Mobile Application Penetration testing

What is penetration testing?

A penetration test, also known as a pentest or ethical hacking, is a cybersecurity approach that allows companies to find, test, and highlight security flaws. Ethical hackers are frequently used to conduct penetration tests including mobile application testing. In order to assess the hackability of an organization’s computer systems, network, or web services, these in-house personnel or third parties imitate the techniques and behaviors of a malicious attacker.

Pen testing can also be used by businesses to ensure that they are adhering to compliance standards. Pentesters or ethical hackers use different methods and strategies for different types of penetration testing, we are going to put the light on mobile application penetration testing.

What is mobile application penetration testing?

A mobile app pentest examines both the app, the APIs, and the servers that support it. Cryptographic analysis and reverse engineering are particularly important in a pentest of a mobile or desktop application.

There are three main pen testing methodologies, each of which provides pen testers with a different level of knowledge to execute their assault. For example, white box testing gives the tester complete access to the program, including the source code and configurations; black box testing gives the tester no access to the application, and gray box penetration testing gives the tester a limited amount of access to the application.

So now after defining all the terms, let us break down the topic and start by talking about the stages of a mobile application penetration testing

Stages of a mobile application Penetration testing

The security audit of a mobile application includes the study of the application’s logic, the technical analysis, and the analysis of elements that could be extracted (reverse engineering). We refer to static analysis and dynamic analysis. Common vulnerabilities of mobile applications are related to the following:

  • poorly stored data
  • Unsecure network communications
  • poorly configured interactions with the platform
  • Unsecure configuration (signature, debug, etc.)

So as we said while doing mobile app penetration testing you are going to go through two main stages dynamic and static analysis

Static Analysis – SAST (Static Application Security Testing)

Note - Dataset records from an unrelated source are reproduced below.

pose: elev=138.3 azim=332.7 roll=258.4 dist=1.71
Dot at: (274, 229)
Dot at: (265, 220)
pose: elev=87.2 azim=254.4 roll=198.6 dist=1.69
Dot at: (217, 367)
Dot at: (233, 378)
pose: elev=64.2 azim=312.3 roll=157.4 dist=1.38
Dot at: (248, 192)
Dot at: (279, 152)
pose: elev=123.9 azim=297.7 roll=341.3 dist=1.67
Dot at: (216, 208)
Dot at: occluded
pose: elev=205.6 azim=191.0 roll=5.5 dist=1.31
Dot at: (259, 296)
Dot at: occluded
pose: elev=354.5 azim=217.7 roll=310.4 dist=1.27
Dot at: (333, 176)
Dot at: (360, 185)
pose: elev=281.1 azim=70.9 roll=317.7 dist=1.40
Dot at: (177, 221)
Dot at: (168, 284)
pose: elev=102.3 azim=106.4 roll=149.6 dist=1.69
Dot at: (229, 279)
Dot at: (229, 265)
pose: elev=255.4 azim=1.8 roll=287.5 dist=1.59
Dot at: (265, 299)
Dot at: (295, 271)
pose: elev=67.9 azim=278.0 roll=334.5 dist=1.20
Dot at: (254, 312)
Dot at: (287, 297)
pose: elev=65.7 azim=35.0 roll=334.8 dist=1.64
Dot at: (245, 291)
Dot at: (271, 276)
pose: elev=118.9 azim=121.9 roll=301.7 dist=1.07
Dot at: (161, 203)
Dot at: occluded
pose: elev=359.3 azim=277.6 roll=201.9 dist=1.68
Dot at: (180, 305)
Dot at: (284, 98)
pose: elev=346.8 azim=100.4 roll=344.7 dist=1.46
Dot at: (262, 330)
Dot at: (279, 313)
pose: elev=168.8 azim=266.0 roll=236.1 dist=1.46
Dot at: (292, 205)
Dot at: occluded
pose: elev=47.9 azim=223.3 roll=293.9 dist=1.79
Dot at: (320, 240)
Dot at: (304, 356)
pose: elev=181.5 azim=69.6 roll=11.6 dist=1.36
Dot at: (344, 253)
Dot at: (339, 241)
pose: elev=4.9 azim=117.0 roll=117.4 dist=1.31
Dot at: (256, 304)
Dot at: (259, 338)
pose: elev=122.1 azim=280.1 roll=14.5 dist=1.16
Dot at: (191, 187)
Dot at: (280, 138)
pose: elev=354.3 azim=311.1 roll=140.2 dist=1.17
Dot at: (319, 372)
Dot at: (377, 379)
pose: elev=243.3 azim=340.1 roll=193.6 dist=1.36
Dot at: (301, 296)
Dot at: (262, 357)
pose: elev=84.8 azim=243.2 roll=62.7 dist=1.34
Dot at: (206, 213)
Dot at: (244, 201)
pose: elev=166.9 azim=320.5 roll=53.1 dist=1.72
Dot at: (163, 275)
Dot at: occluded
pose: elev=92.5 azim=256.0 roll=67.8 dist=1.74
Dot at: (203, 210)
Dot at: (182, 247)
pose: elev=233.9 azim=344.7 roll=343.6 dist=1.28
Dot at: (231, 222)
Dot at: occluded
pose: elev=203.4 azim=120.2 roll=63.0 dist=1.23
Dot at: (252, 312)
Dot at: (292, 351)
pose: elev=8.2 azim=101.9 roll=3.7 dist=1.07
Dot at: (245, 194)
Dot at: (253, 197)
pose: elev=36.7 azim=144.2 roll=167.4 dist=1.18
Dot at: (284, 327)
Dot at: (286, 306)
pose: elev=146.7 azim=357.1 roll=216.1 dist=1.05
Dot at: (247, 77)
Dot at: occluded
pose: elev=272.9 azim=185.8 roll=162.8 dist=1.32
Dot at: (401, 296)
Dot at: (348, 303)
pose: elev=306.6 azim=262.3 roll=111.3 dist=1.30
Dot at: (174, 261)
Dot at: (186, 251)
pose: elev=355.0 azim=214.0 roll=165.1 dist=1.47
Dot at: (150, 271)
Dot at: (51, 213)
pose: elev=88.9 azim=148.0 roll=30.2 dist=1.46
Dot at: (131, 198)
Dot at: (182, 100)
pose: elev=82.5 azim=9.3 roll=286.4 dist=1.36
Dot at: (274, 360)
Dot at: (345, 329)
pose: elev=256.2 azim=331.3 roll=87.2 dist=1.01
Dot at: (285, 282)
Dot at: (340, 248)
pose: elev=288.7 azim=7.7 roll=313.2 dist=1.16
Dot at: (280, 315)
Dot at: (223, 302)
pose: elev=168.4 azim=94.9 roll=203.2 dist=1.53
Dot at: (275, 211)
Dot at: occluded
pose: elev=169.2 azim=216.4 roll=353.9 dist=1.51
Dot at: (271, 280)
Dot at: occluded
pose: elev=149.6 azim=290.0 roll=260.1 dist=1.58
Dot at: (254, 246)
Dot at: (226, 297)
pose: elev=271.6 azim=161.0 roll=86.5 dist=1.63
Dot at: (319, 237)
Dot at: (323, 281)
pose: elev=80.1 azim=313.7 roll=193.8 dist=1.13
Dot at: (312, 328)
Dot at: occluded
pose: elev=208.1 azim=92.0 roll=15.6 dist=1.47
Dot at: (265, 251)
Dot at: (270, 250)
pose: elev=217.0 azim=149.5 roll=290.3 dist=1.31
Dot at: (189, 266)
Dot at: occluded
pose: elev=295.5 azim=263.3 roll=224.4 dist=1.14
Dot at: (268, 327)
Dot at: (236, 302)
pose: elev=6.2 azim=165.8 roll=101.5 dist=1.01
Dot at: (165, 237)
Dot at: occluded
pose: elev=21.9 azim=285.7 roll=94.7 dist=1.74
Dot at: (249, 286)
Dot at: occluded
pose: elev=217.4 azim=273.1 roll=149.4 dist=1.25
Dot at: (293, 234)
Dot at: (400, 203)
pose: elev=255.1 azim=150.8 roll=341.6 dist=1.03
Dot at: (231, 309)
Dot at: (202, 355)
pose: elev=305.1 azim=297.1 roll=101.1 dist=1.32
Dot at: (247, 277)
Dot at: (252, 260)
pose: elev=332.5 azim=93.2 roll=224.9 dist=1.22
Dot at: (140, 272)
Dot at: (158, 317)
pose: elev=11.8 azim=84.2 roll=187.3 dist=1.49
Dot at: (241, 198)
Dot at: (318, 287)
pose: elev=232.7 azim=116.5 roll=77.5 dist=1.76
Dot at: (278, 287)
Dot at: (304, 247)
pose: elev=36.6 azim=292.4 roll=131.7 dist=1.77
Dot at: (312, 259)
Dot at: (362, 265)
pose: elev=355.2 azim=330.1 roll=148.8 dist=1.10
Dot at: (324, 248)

Static Analysis or SAST (Static Application Security Testing) is based on reverse engineering (or back engineering), it consists of extracting static elements from the audited application, such as source code or meta-information. The elements are then analyzed and studied until their functioning is understood.

The pentester’s aim is to modify a feature or to extract information from it in order to find vulnerabilities.

Inspection of the source code is required even on engagements that do not have a source code audit scoped. Analysis of the source code saves time mapping the application and understanding its functionality, revealing information such as the backend databases, server-side information, authentication system, APIs, and the application programming languages and frameworks used.

Dynamic Analysis or DAST (Dynamic Application Security Testing)

Dynamic code analysis, on the other hand, entails testing the application when it is running/execution state. Both white-box and black-box testing approaches can be used to undertake dynamic code analysis. Finding runtime issues such as buffer overflows, null pointers, and other types of vulnerabilities, as well as inspecting each polymorphic state of the application, are the key benefits of dynamic code analysis. On a mobile device, one of the most common methods of dynamic analysis is:

Runtime Manipulation: The most common form of runtime manipulation is to run the application in debug mode and try to break it with various automated approaches. This approach is used on Android with adb or the native Android debugger. To achieve similar results on iOS, technologies such as cycript are used.

Mobile API penetration testing: Mobile APIs are a security priority because they manipulate data and communicate with servers. Securing the API is a necessary step (and the most essential step) in securing a mobile solution.

An API pentest is similar to a Web application pentest, with regard to the tools used and the types of flaws that could be detected. Common vulnerabilities of APIs are related to the following:

  • Authentication and authorization
  • Bypassing implemented restrictions
  • Problems concerning rights and permissions
  • The implementation and use of third-party components

Mobile Penetration testing methodology

The Mobile Application Security Testing can be divided into four stages:

  • Preparation: requires the pentester to obtain information that is crucial in knowing events that lead to the successful exploitation of mobile applications.
  • Evaluation: analysis involves the penetration tester going through the mobile application and recognizing potential entry points and vulnerabilities that can be exploited.
  • Exploitation: penetration tester trying to exploit discovered vulnerabilities to take profit of the mobile application in a manner not meant by the programmer initially didn’t expect.
  • Reporting: it involves reporting and presenting the discovered results in a manner that makes sense to management. That is also the stage that separates a penetration test from an attack. A complete discussion of the four steps follows.


With new vulnerabilities being discovered every day, securing mobile apps is becoming increasingly difficult. Users’ understanding of the security of mobile apps and devices is quite low. As a result, data security in mobile applications has become a must. Penetration testing for mobile apps aids in-app security and reduces the chance of fraud, virus or malware infections, data leaks, and other security breaches.

Penetration testing for mobile applications can detect and assess flaws and misconfigurations that could lead to security issues like code execution, privilege escalation, data leakage, and information exposure.